Cosmetic cowboys providing Botox and dermal filler (amongst others) treatments will remain unregulated in the UK for the foreseeable future. We hear that the government have made a dramatic U-turn as they feel that creating any kind of regulation may affect the estimated £3 billion per year industry.

Oris Medical and other highly qualified doctors and surgeons in the UK have been campaigning for industry regulation for years and this was meant to be the start. Sir Bruce Keogh, who released his review of regulation in April this year in the wake of the PIP breast implants scandal, is now shocked at the decision.

Oris has called for measures including a minimum standard for practitioners, proper regulation for all those providing treatments, and an end to the hard-sell tactics that see special offers and glossy advertising undermine the seriousness of the procedures involved.

According to reports, ministers are worried that regulating the £3 billion industry will constrain it in the run-up to the 2015 Election – a period during which they want unfettered economic growth. We believe that people’s health is far more valuable.

Science writer and broadcaster Vivienne Parry, who sat on the cosmetics review panel, said the lack of a mandatory register was ‘outrageous’.

Describing the Government’s expected response as ‘utterly appalling’, Ms Parry said: ‘It means people’s lives will continue to be put at risk.

‘We are heading for a public health disaster, just because it fits in with the Government’s growth agenda. I believe there’s an element of chauvinism here, a mind-set that ‘‘these are stupid people having these treatments and it’s their own fault if things go wrong’’.’

Last night Sir Bruce said he would be dismayed if the Government decided against firm regulation. And Rajiv Grover, president of the British Association of Aesthetic Plastic  Surgeons, said a mandatory register was essential.

Marcelle King, 58, is one of those who has suffered from ‘backstreet Botox’. She ended up in casualty after being injected with what she believes was fake Botox by a man purporting to be a plastic surgeon. The ‘treatment’ took place in a friend’s kitchen.

Mrs King, a dog trainer from Poole in Dorset, suffered a severe allergic reaction and said: ‘I could have died. The police still don’t know what I was injected with – it could have been knocked up in someone’s bathtub.

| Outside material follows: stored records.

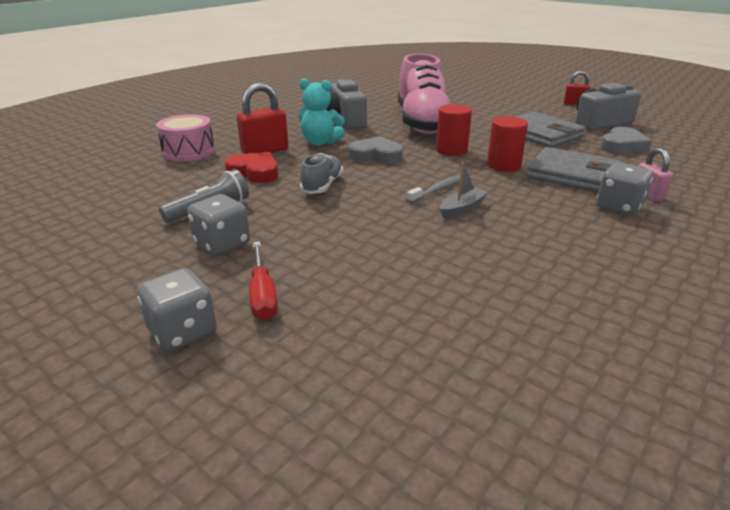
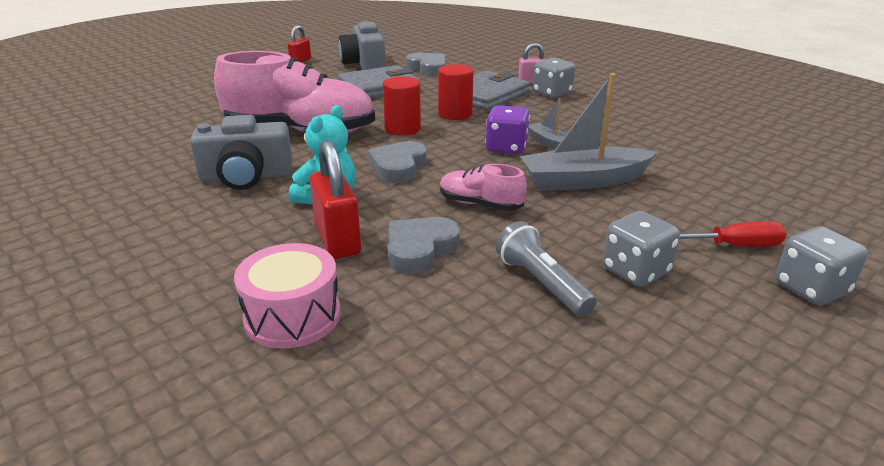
camera: 80 degrees left, 0 degrees up
red heart [224,152,279,183] -> grey heart [387,217,460,274]
grey shoe [300,153,343,194] -> pink shoe [440,164,527,211]
grey toothbrush [407,175,460,203] -> purple dice [485,105,530,154]
none -> grey boat [520,73,658,191]

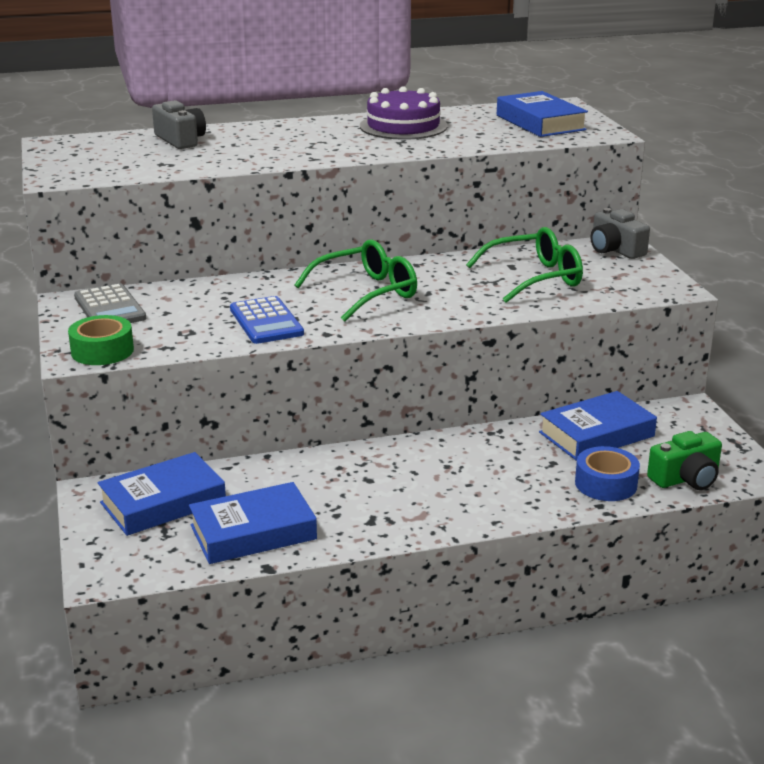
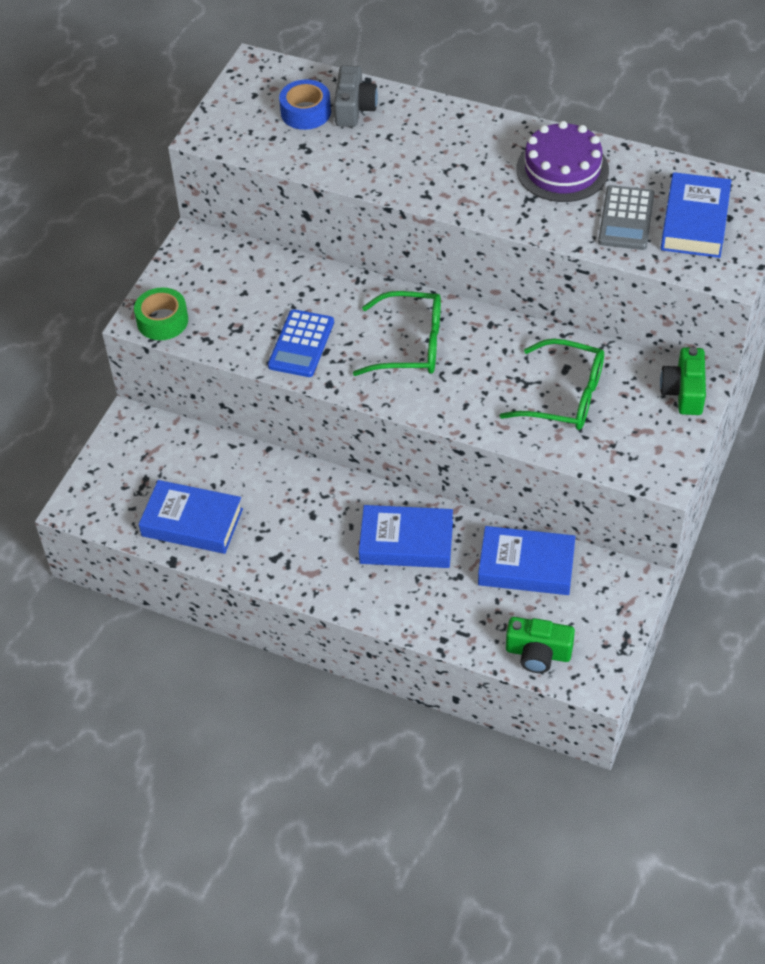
camera: 40 degrees right, 25 degrees up
grey calculator [74,283,146,323] -> grey calculator moved to [598,185,654,250]
blue book [98,452,226,536] -> blue book moved to [359,505,453,568]
blue tape [575,446,640,501] -> blue tape moved to [279,79,331,130]
grey camera [591,208,650,259] -> green camera [660,347,706,415]

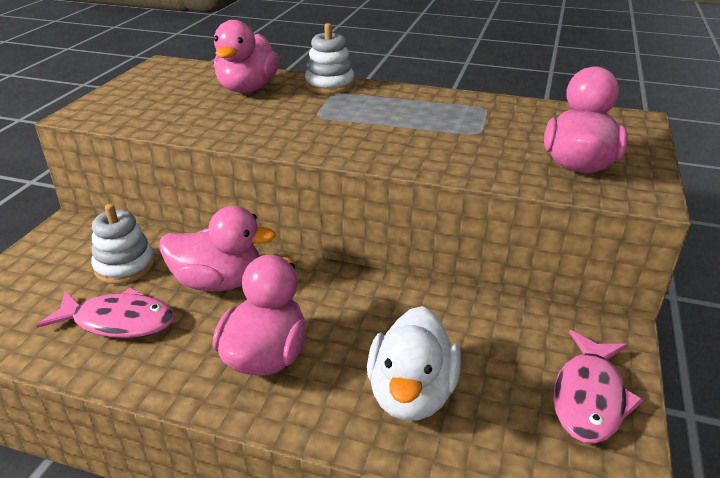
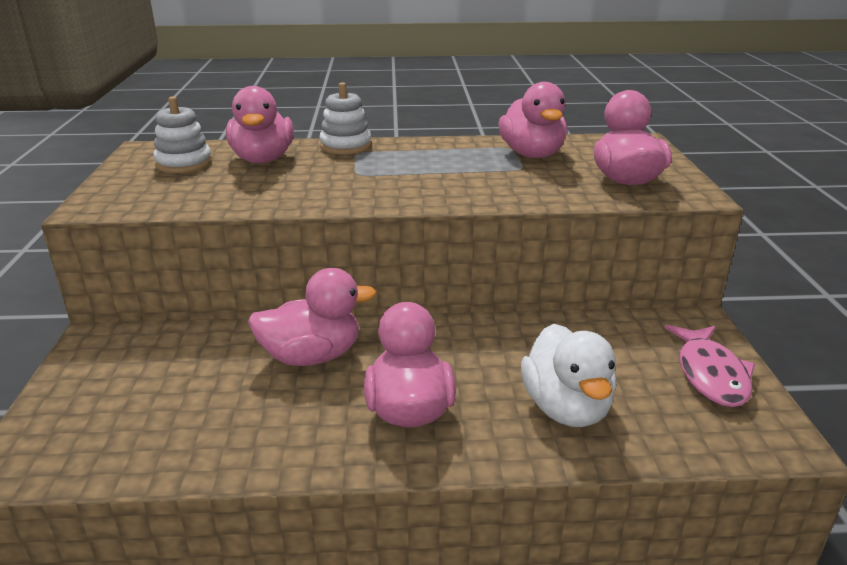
camera: 20 degrees left, 5 degrees down
pink fish [36,287,175,338] -> none
white stacking toy [91,204,155,284] -> white stacking toy moved to [153,96,212,173]
none -> pink duck [499,82,567,158]

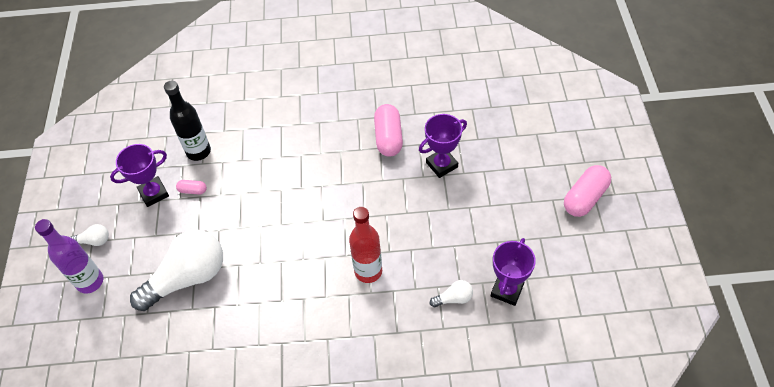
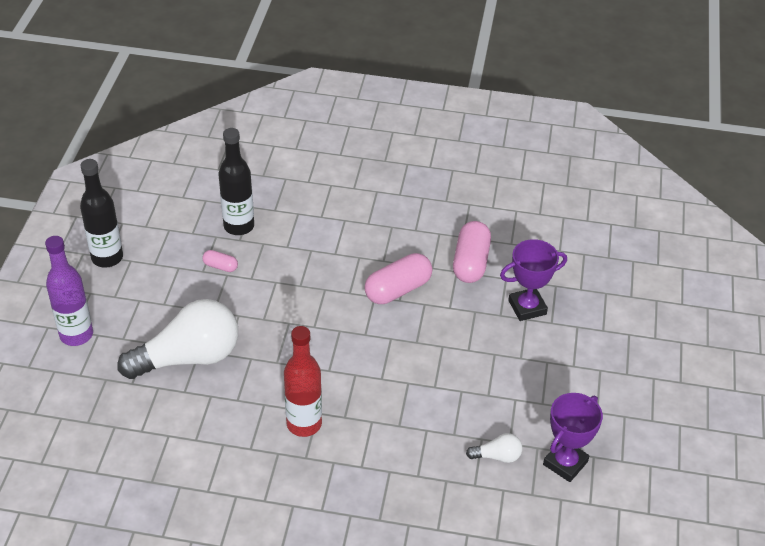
camera: 10 degrees right, 10 degrees down
white light bulb [70,224,109,246] -> none
purple trophy [110,144,169,207] -> none
red bottle [349,207,382,283] -> red bottle moved to [284,326,322,437]
pink capsule [564,165,611,217] -> pink capsule moved to [364,253,432,304]
none -> black bottle [80,159,123,268]

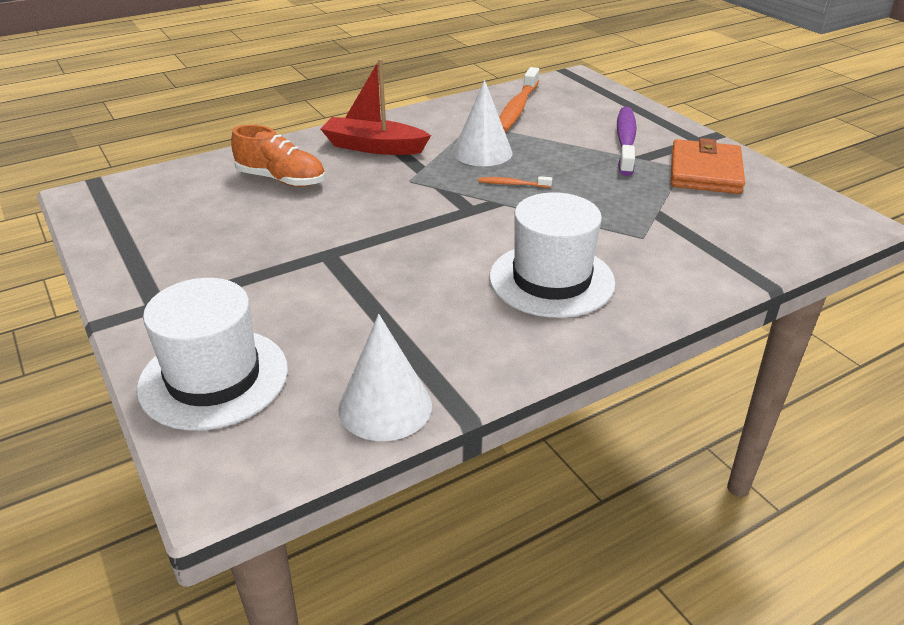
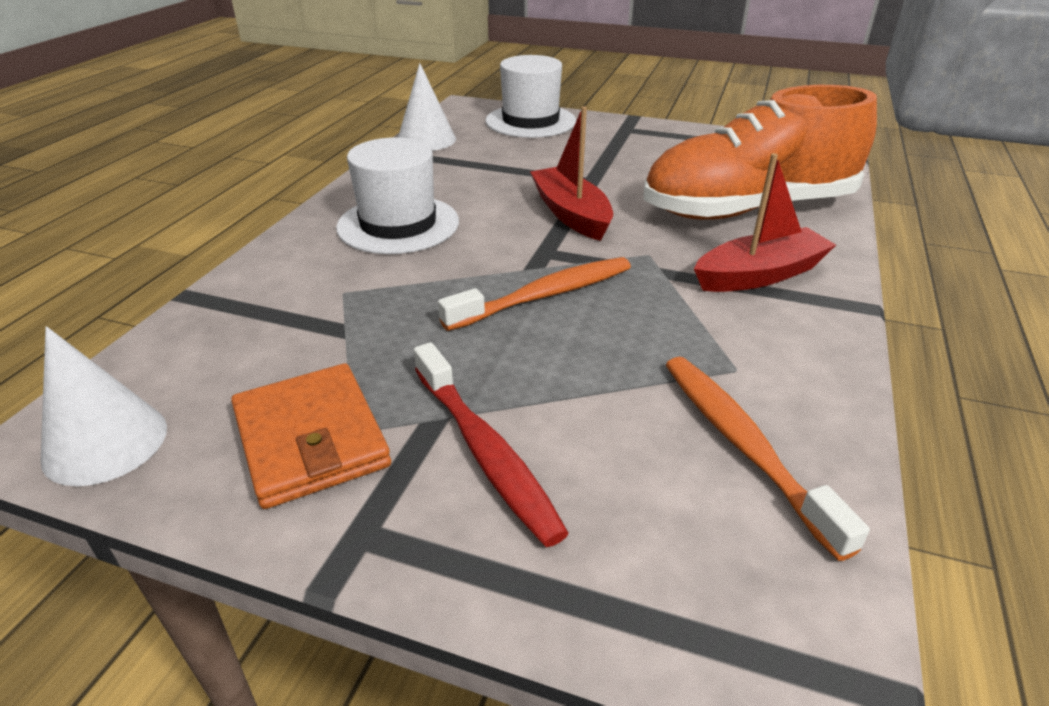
camera: 140 degrees right, 0 degrees up
orange shoe [231,125,325,187] -> orange shoe [643,85,877,220], size x2.00
white cone [453,80,513,166] -> white cone moved to [41,326,167,486]
orange toothbrush [479,176,552,188] -> orange toothbrush [438,257,631,331], size x2.14
purple toothbrush [617,107,637,176] -> red toothbrush [414,342,569,547]
none -> red boat [530,106,613,241]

‘I will be very disappointed if the Government fails to regulate – it’s all about money isn’t it? Has someone got to die before they do anything serious about it?’

The only ‘half-hearted’ effort to form regulation was a scheme called IHAS, but this falls well short of what the UK need to be safe as it’s simply a voluntary register. What do you think about this very sensitive and vitally important subject?